Still, for most advisors, the idea of AI replacing human professionals seems far-fetched—at least for now. Clients do not hire advisors merely for their ability to pass exams or crunch numbers; they seek guidance, reassurance, and context. They want someone who can listen to their concerns, understand their aspirations, and help them navigate uncertainty. Those are human qualities that no algorithm has mastered.
At the same time, the pace of AI’s progress makes it impossible to ignore. In less than three years, models have advanced from struggling with Level III to achieving passing scores at rates comparable to highly trained human candidates. If these systems continue to improve at the same pace, they could soon outperform even the most diligent professionals on technical exams. The implication is not that advisors will be replaced, but rather that the definition of value in advisory services will continue to evolve. Technical expertise will remain necessary, but it will no longer be sufficient on its own. Advisors who differentiate themselves will do so through communication, empathy, and the ability to integrate technology into holistic client service.

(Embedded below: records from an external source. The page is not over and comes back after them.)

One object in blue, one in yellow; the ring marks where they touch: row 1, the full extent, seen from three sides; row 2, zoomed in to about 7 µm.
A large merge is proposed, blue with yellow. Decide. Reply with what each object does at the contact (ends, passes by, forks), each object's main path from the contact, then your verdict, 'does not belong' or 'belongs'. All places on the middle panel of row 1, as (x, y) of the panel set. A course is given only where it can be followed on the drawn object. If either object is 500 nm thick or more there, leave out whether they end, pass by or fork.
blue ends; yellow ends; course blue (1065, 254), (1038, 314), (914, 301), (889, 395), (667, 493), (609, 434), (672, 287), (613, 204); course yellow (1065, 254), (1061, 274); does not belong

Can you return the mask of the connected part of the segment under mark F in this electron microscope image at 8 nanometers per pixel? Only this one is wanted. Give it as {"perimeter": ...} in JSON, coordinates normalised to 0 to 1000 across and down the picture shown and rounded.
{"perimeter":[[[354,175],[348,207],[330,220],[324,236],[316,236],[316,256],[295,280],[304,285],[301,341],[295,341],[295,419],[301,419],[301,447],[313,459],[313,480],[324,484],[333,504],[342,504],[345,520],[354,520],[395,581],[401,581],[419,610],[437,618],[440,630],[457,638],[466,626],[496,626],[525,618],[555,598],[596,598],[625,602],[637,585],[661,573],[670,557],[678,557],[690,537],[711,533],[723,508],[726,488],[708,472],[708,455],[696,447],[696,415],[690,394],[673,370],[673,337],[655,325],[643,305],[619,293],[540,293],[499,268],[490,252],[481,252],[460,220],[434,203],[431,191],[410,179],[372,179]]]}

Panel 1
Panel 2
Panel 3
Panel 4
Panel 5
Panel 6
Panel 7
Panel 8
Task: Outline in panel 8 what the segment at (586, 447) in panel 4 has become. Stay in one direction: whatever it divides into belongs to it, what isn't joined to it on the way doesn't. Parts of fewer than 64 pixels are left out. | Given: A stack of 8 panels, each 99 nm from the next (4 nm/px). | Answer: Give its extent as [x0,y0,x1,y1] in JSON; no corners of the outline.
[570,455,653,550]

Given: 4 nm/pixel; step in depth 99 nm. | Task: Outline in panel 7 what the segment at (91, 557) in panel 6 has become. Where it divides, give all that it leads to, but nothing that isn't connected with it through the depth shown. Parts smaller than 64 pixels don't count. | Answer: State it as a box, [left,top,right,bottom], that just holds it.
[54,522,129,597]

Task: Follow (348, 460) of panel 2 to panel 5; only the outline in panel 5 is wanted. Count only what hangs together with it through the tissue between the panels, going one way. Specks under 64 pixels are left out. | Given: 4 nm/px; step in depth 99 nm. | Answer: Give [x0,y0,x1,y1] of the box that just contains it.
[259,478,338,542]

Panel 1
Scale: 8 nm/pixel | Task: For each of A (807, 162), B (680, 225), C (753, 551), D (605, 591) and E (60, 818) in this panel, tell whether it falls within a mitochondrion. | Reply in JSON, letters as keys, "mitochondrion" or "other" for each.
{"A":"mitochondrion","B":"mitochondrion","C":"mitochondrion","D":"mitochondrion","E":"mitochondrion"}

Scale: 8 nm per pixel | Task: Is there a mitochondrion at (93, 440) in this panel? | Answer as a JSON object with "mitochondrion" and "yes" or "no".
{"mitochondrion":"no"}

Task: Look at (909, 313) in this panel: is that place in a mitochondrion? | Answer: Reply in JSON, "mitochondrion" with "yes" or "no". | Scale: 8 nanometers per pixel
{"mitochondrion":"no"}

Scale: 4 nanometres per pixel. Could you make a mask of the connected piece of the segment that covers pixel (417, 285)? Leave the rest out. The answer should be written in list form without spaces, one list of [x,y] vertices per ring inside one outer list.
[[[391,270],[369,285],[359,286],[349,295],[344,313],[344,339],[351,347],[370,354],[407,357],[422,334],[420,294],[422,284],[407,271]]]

For wealth advisors and RIAs, the study offers both reassurance and a challenge. On the one hand, AI tools may enhance efficiency, support research, and streamline tasks that once consumed hours of valuable time. On the other hand, the findings reinforce the need to double down on uniquely human skills and to rethink how junior talent is trained in an increasingly automated environment.
Ultimately, AI’s ability to pass the CFA exam does not diminish the value of the credential or the professionals who earn it. If anything, it underscores the evolving landscape of knowledge work in finance. Passing a test is not the same as guiding a family through a generational wealth transfer, helping a business owner navigate liquidity events, or managing the emotions of a client facing market volatility. The CFA charter will continue to represent a deep reservoir of technical knowledge—but for advisors, the true measure of success lies in how that knowledge is applied in human relationships.
The CFA exam has long been a crucible for the financial profession. Now, AI’s success in clearing its hurdles highlights a turning point. For the next generation of advisors, the challenge will be not only mastering the technical foundations but also cultivating the distinctly human qualities that clients value most. As AI grows stronger, the role of the advisor becomes clearer: not to compete with machines on speed or recall, but to bring judgment, empathy, and wisdom to the heart of financial decision-making.